───── Excerpted passage ─────

I have recently been made aware they have sold the property and there is a likely shortfall of say 26k.

The sale was completed on the 31st march this year.

I discovered this by contacting there recoveries section.

I have not been contacted regarding the sale and have spoken to people in the area who did not see any statuary notices on the property before the sale.

Could you advise if I should pursue the BS on this matter.

And direct me to some relevant case examples.

They have not traced my whereabouts yet.

regards

KS

-- kevin scott (kevinscott40@hotmail.com), June 22, 2001

Answers

My view is yes you can hit them with this, especially as it was so recent.

In reality, however, the relevant section of the 1925 act allow you two weeks to remove your 'goods and chattels' and requires them to put the notice up on the property PLUS tell you directly if they know where you live. On the basis that your goods were likely to have already been removed by you, any remaining are unlikely to amount to 26K in value... so, although the act is in your favour, it would also be a weapon to mitigate the claim, not dismiss it.

Better angles for you to pursue are to a) keep any letters regarding the voluntary repossession; did they assure you they would be sympathetic etc b) when the property was sold, did it go for the market value? who sold it, how was it marketed etc etc? They have a statutory duty (i think under 1986 or 1981 building society act but perhaps somebody could clarify?) to obtain best price for the property but in my experience they tend so sell quickly and cheaply.

───── Given data ─────

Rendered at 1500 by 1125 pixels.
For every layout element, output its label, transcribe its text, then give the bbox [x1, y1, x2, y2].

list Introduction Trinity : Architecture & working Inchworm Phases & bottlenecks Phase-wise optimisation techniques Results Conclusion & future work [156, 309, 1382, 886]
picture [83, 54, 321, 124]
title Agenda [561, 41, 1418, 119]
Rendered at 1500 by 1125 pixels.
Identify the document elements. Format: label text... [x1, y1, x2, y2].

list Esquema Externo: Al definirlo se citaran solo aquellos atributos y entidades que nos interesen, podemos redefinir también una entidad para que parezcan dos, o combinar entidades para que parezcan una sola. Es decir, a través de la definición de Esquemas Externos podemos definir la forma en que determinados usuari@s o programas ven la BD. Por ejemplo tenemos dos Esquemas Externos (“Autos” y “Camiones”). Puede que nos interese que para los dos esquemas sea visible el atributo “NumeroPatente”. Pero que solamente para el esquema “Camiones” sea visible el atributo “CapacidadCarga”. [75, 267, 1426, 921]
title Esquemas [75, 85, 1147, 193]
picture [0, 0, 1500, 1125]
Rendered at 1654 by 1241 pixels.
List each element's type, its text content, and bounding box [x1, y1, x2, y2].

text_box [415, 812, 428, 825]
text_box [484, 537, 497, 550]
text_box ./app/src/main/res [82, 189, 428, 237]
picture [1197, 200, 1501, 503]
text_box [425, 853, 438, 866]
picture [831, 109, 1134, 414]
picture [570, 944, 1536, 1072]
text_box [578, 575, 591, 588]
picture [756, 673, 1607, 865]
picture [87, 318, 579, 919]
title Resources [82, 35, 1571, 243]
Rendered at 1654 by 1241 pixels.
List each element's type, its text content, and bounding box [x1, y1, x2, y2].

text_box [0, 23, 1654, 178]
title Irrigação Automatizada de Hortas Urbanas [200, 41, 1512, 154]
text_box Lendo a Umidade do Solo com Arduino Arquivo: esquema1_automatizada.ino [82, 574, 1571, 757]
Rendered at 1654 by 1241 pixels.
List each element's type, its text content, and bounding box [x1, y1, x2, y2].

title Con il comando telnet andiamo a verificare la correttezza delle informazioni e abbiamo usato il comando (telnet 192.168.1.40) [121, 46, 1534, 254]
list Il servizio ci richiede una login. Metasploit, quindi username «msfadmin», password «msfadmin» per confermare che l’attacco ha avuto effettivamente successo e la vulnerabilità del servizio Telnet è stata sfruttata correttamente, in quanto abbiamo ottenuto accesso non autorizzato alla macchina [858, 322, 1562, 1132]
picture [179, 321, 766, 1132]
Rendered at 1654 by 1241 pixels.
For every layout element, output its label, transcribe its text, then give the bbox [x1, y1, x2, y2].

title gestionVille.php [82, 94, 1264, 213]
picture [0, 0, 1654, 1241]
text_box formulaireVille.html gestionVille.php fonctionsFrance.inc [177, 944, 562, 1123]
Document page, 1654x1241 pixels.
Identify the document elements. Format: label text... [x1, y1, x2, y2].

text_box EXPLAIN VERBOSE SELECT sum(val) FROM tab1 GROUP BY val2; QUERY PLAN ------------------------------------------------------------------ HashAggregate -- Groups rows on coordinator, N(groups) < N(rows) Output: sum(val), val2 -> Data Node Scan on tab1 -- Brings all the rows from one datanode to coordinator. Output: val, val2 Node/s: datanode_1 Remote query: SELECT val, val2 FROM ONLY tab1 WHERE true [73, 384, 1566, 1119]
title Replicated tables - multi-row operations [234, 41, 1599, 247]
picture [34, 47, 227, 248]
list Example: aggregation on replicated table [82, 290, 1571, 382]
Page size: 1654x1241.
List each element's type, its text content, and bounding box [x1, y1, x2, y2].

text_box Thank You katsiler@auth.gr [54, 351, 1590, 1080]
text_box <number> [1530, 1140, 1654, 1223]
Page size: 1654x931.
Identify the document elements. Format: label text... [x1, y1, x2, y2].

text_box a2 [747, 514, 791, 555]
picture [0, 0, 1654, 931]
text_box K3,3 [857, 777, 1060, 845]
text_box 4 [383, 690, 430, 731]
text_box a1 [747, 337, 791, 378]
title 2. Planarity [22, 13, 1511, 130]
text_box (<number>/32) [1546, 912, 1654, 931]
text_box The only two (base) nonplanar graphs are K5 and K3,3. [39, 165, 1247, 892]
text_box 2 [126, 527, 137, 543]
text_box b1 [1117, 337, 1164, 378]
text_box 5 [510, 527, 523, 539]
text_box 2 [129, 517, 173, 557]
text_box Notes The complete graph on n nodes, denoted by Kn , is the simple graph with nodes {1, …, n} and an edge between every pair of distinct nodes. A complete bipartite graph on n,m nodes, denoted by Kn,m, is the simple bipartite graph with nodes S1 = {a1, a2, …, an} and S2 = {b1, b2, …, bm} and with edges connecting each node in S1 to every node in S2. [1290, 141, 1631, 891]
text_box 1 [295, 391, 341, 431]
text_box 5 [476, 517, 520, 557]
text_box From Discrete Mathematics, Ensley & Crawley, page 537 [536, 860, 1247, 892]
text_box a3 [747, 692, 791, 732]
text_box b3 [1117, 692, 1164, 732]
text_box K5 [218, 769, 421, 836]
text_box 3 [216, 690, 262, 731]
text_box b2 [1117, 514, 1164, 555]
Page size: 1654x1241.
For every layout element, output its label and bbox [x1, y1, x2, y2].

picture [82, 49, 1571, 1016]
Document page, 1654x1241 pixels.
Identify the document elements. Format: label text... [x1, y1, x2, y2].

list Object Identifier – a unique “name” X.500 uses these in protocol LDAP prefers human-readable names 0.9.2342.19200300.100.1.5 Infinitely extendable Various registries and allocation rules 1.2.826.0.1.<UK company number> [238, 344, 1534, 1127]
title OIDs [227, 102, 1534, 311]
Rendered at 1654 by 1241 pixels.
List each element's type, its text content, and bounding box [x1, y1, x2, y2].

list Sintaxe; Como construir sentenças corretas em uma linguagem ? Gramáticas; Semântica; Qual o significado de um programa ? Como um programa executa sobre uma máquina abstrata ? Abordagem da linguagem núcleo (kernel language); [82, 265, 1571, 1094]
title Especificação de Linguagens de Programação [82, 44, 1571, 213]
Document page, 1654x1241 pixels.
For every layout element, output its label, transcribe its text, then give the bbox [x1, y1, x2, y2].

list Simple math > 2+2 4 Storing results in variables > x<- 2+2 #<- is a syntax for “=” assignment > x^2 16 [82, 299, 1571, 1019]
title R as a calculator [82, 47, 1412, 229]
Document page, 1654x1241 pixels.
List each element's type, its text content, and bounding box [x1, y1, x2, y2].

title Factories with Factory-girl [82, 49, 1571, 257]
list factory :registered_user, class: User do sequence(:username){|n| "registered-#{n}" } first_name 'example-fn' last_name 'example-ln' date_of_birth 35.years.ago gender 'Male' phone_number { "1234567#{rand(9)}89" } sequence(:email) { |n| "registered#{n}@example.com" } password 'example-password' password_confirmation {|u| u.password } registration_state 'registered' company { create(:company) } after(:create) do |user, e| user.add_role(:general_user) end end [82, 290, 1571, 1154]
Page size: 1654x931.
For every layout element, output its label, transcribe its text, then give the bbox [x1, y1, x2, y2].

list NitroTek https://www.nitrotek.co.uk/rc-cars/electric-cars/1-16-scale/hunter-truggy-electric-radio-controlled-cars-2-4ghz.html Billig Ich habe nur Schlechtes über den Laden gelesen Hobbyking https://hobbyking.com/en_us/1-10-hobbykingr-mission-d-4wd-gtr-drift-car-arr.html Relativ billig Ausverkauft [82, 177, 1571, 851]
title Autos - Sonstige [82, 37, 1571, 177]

─────

Exercise task 1: Reproduce the part of the forum post about the repossession shortfall that opens with the words containing "Better angles for" and closes with "quickly and cheaply.".
Exercise task 2: Turn the rows, from the start of the rows through the line that contains "title Agenda [561, 41, 1418, 119]", into a two-column CSV with the headers instruction and output. Give one line for each instruction with its output, put each field in quotation marks, and replace line breaks with spaces.

Response 1:
Better angles for you to pursue are to a) keep any letters regarding the voluntary repossession; did they assure you they would be sympathetic etc b) when the property was sold, did it go for the market value? who sold it, how was it marketed etc etc? They have a statutory duty (i think under 1986 or 1981 building society act but perhaps somebody could clarify?) to obtain best price for the property but in my experience they tend so sell quickly and cheaply.

Response 2:
instruction,output
"Rendered at 1500 by 1125 pixels. For every layout element, output its label, transcribe its text, then give the bbox [x1, y1, x2, y2].","list Introduction Trinity : Architecture & working Inchworm Phases & bottlenecks Phase-wise optimisation techniques Results Conclusion & future work [156, 309, 1382, 886] picture [83, 54, 321, 124] title Agenda [561, 41, 1418, 119]"